Am Fam Physician. 2025;112(6):690
Author disclosure: Michael Harding, MD, MPH, disclosed no relevant financial relationships. Michelle Nelson, MD, disclosed stock ownership in Eli Lilly. This relevant financial relationship was mitigated when she sold her shares in May 2024, before her work on this content began.
7:15 am
I listen to the AFP podcast on my 30-minute commute. It’s a great way to learn during a busy day.
8:00 am
A fourth-year student in the Tribal Track joins me for clinic. She’s learning how we care for Oklahoma’s heterogeneous American Indian population. We see a man experiencing homelessness with carcinoid syndrome from an abdominal neuroendocrine tumor. Because he feared that the clinical trial his oncology team recommended had ulterior motives, he avoided care until his diarrhea and weight loss became unbearable.
10:30 am
I see a patient who recently started buprenorphine. He’s in early recovery after intranasal fentanyl use for 2 years. We celebrate his progress and shift our focus to his ongoing stimulant use.
1:00 pm
I join my weekly Zoom meeting with AFP’s Editor-in-Chief. She walks me through the editorial process for review articles and recommends some background reading for my first assignment.
3:00 pm
Our clinic recently received short-term funding to improve hypertension control by pairing antihypertensives with culturally tailored education on diet (based on the DASH diet and My Native Plate), physical activity, and avoidance of commercial tobacco. The Keep Tobacco Sacred movement distinguishes between sacred, ceremonial use of tobacco and harmful use of commercial products. I present our results virtually to colleagues from the CDC.
8:30 pm
I put my kids to bed and start drafting next month’s AFP Clinical Answers, a section designed to provide concise, practical guidance on a range of topics. I am grateful that the AFP’s Medical Editing Fellowship lets me combine clinical practice with my academic medicine interests.
6:00 am
I finish reviewing some Practice Guidelines for AFP. Working with colleagues to create a clear, practical synopsis of the guidelines is one of the most satisfying parts of editing.
9:00 am
I arrive at the rural health clinic where I volunteer. A woman with a persistent cheek lesion returns to the clinic after two rounds of cryotherapy have not been effective. She prefers being treated at a local clinic rather than seeing a dermatologist who is farther away. I perform a saucerization to remove the lesion after we discuss her preferences. She leaves reassured.
10:30 am
My next patient with shoulder pain arrives to complete FMLA paperwork. He says that he would like to limit prescription opioid use because his primary care physician explained the risks. The importance he places on his physician’s advice stays with me.
12:00 pm
Earlier in the week, I saw a patient with heart failure. I noticed a subtle, upward displacement of the globe in the left eye. A CT was performed and revealed a mass. I follow up with my hospitalist colleague who obtained an MRI, confirming an isolated meningioma. I feel relief and gratitude for colleagues who act quickly to change the course of care.
1:00 pm
I am the clinic’s certified medical coder, and I review and submit charges.
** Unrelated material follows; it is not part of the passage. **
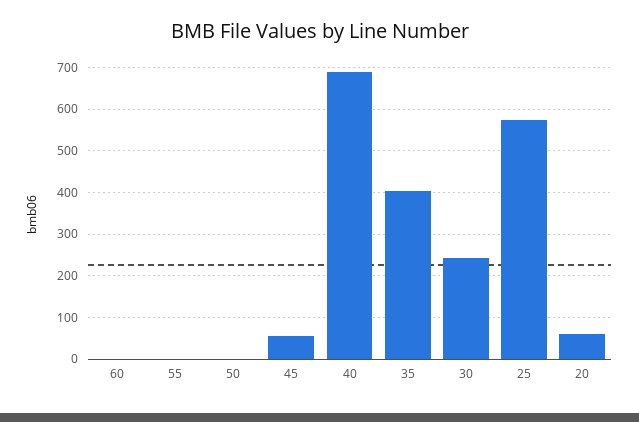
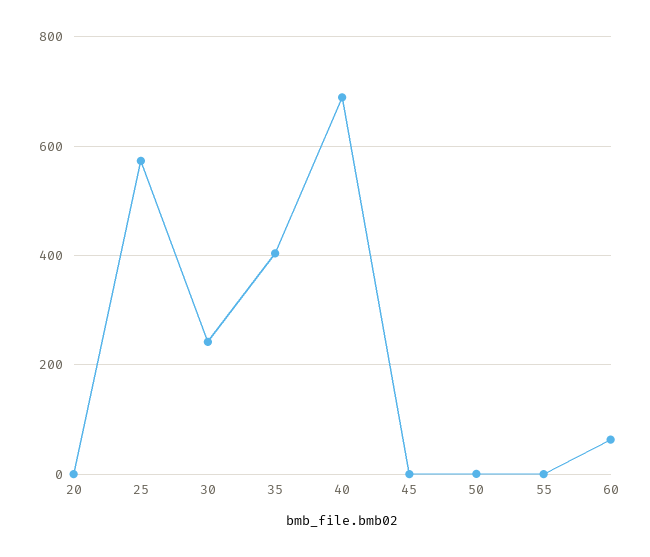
60: 0 -> 60
45: 60 -> 0
20: 60 -> 0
The office manager shows me that an insurance company has misaddressed our checks and spends the afternoon on the phone trying to correct it. I have come to realize family medicine is equal parts science, service, and stubborn persistence.
5:00 pm
My husband and I go blueberry picking on the last day of the season. We debate which variety bakes best into pies. Moments like this remind me that balance between patient care and the quiet joys of life matters.